▶ **WHAT IS NEEDED**
Could you filter the records below and return each line that holds "Dečiji"?

[Extracted data entries]
[Start of section]
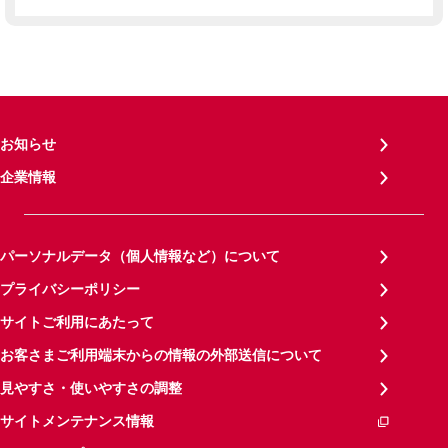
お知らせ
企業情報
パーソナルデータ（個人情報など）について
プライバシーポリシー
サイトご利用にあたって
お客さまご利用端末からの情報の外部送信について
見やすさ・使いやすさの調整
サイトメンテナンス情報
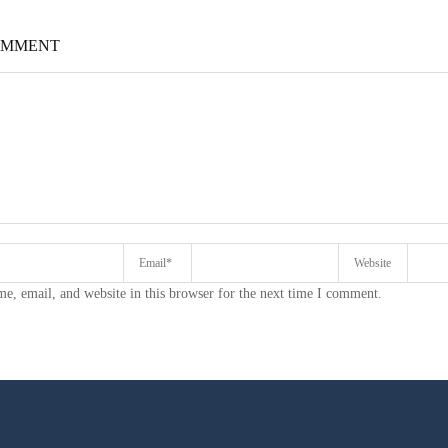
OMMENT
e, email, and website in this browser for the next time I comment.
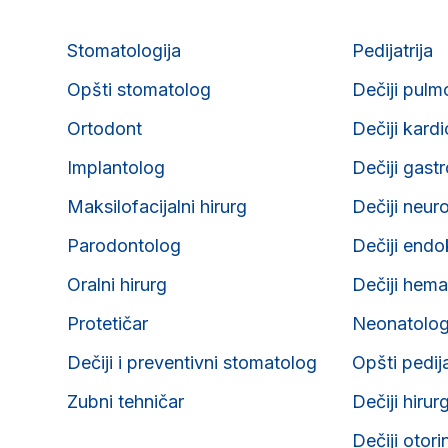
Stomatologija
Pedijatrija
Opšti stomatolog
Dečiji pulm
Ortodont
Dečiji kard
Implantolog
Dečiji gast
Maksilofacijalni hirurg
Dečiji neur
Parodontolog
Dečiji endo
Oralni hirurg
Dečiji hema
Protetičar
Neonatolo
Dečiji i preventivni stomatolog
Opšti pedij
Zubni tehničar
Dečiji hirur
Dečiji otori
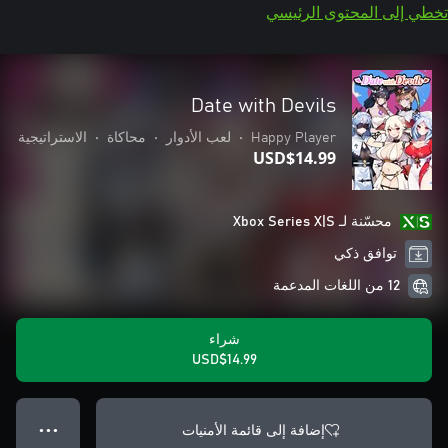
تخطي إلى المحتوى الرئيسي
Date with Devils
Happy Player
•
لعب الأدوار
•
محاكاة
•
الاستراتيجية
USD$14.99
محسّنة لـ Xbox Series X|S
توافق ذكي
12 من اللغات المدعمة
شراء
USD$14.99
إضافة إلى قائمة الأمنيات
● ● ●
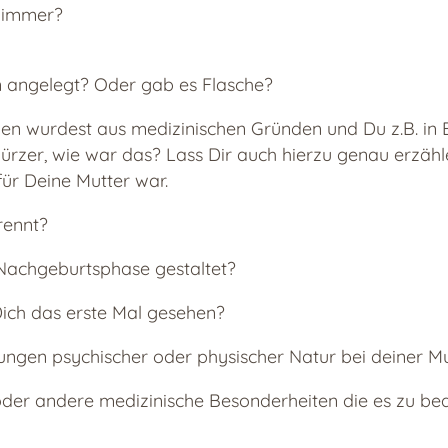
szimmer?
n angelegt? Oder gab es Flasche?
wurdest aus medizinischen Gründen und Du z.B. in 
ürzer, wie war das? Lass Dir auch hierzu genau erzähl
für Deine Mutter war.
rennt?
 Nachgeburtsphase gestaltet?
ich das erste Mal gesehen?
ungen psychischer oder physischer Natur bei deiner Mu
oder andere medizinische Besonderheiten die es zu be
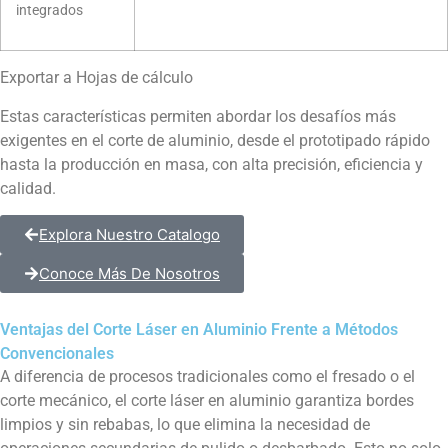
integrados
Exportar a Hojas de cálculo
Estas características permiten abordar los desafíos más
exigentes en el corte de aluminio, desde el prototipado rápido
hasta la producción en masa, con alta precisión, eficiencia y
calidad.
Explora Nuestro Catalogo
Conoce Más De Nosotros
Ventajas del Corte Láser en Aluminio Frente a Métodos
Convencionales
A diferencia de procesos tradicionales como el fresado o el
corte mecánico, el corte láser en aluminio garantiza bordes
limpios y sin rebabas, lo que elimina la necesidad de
[End of section]
▶ **RESPONSE TO THIS TASK**
Dečiji pulm
Dečiji kard
Dečiji gast
Dečiji neur
Dečiji endo
Dečiji hema
Dečiji i preventivni stomatolog
Dečiji hirur
Dečiji otori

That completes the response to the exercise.